▶ [Instructions for the task]:
Each entry should be printed exactly, with its images omitted.

▶ [Working data]:
______________________________
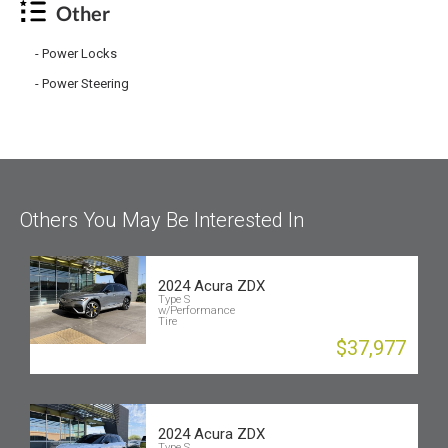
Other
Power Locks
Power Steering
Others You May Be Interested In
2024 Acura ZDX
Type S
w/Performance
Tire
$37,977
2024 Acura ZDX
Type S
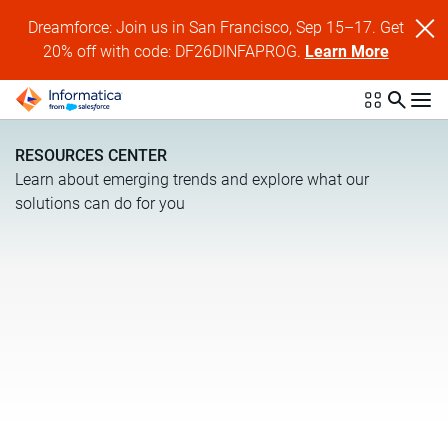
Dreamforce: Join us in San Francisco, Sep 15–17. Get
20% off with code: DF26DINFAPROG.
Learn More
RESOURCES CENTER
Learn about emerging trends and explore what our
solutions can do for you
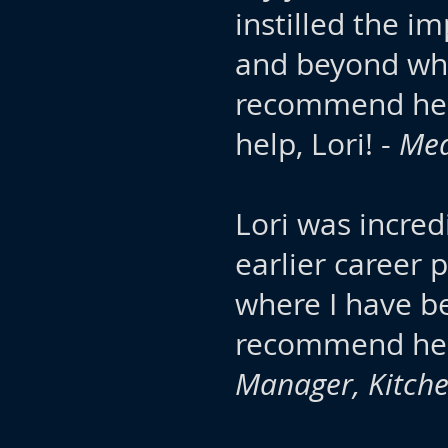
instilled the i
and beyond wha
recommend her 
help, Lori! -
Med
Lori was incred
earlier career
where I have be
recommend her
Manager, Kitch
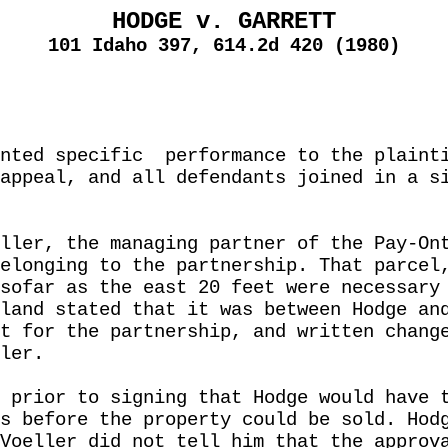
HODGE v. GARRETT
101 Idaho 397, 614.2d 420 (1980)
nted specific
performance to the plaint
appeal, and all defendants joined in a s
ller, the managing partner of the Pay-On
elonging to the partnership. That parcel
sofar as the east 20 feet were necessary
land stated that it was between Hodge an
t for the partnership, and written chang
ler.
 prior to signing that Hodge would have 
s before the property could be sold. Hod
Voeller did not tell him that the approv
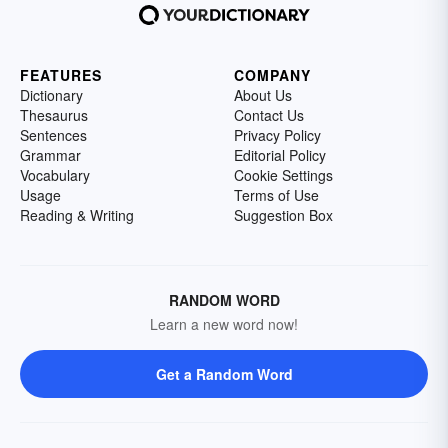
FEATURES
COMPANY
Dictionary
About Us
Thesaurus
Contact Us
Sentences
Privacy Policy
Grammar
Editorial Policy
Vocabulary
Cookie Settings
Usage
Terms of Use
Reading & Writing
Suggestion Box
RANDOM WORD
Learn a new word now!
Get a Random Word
______________________________
▶ [Response to this task]:
Other
Power Locks
Power Steering
Others You May Be Interested In
2024 Acura ZDX
Type S
w/Performance
Tire
$37,977
2024 Acura ZDX
Type S
Dreamforce: Join us in San Francisco, Sep 15–17. Get
20% off with code: DF26DINFAPROG.
Learn More
RESOURCES CENTER
Learn about emerging trends and explore what our
solutions can do for you
instilled the i
and beyond wha
recommend her 
help, Lori! -
Med
Lori was incred
earlier career
where I have be
recommend her
Manager, Kitch
HODGE v. GARRETT
101 Idaho 397, 614.2d 420 (1980)
nted specific
performance to the plaint
appeal, and all defendants joined in a s
ller, the managing partner of the Pay-On
elonging to the partnership. That parcel
sofar as the east 20 feet were necessary
land stated that it was between Hodge an
t for the partnership, and written chang
ler.
 prior to signing that Hodge would have 
s before the property could be sold. Hod
Voeller did not tell him that the approv
FEATURES
COMPANY
Dictionary
About Us
Thesaurus
Contact Us
Sentences
Privacy Policy
Grammar
Editorial Policy
Vocabulary
Cookie Settings
Usage
Terms of Use
Reading & Writing
Suggestion Box
RANDOM WORD
Learn a new word now!
Get a Random Word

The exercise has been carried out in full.